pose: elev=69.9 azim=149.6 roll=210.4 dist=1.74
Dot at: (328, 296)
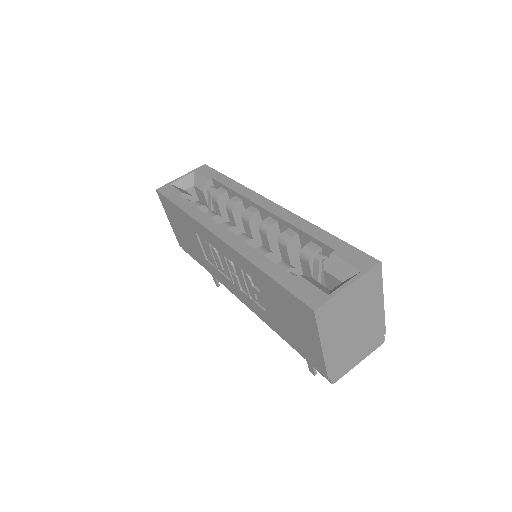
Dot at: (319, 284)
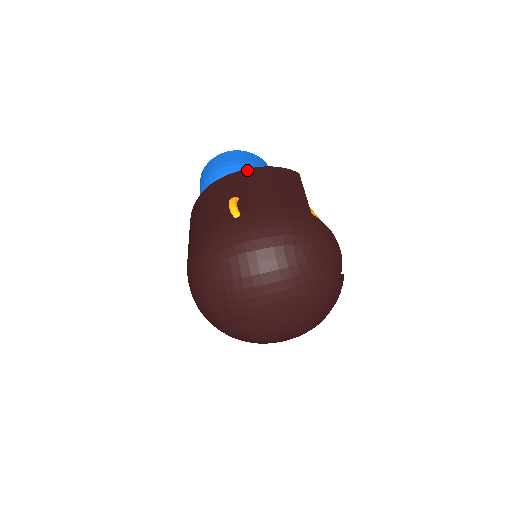
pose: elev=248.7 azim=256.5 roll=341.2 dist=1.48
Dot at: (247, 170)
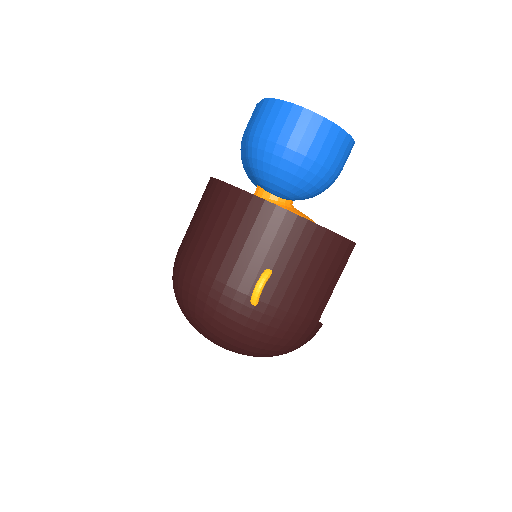
Dot at: (310, 225)
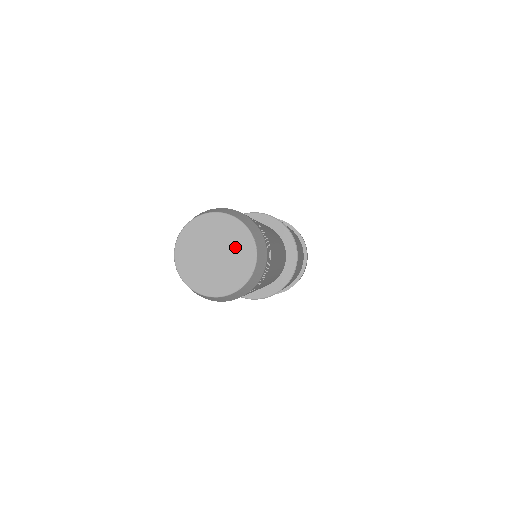
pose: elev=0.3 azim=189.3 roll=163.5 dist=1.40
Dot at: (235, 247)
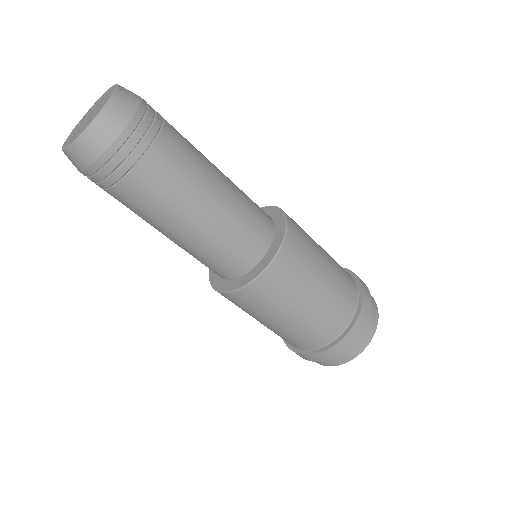
Dot at: (103, 100)
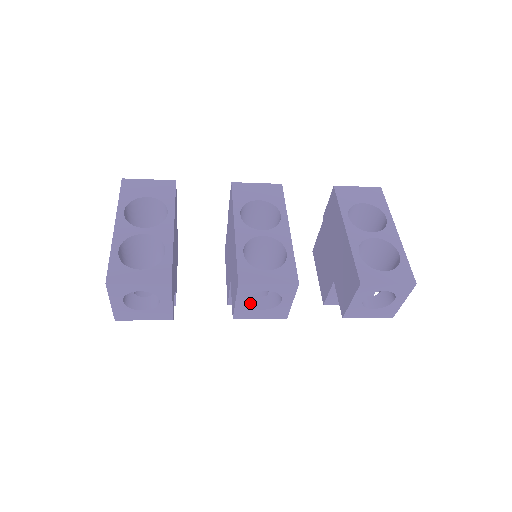
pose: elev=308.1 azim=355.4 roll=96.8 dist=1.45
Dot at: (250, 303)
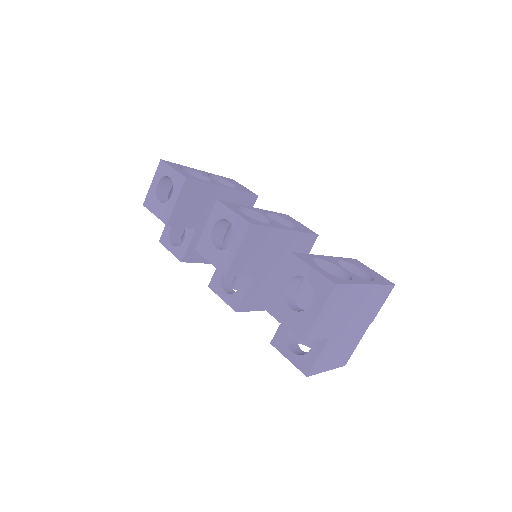
Dot at: (214, 238)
--*--
Find every line above that contains the word "azim" and copy each one. Case counts.

Task solution:
pose: elev=69.9 azim=149.6 roll=210.4 dist=1.74
pose: elev=248.7 azim=256.5 roll=341.2 dist=1.48
pose: elev=0.3 azim=189.3 roll=163.5 dist=1.40
pose: elev=308.1 azim=355.4 roll=96.8 dist=1.45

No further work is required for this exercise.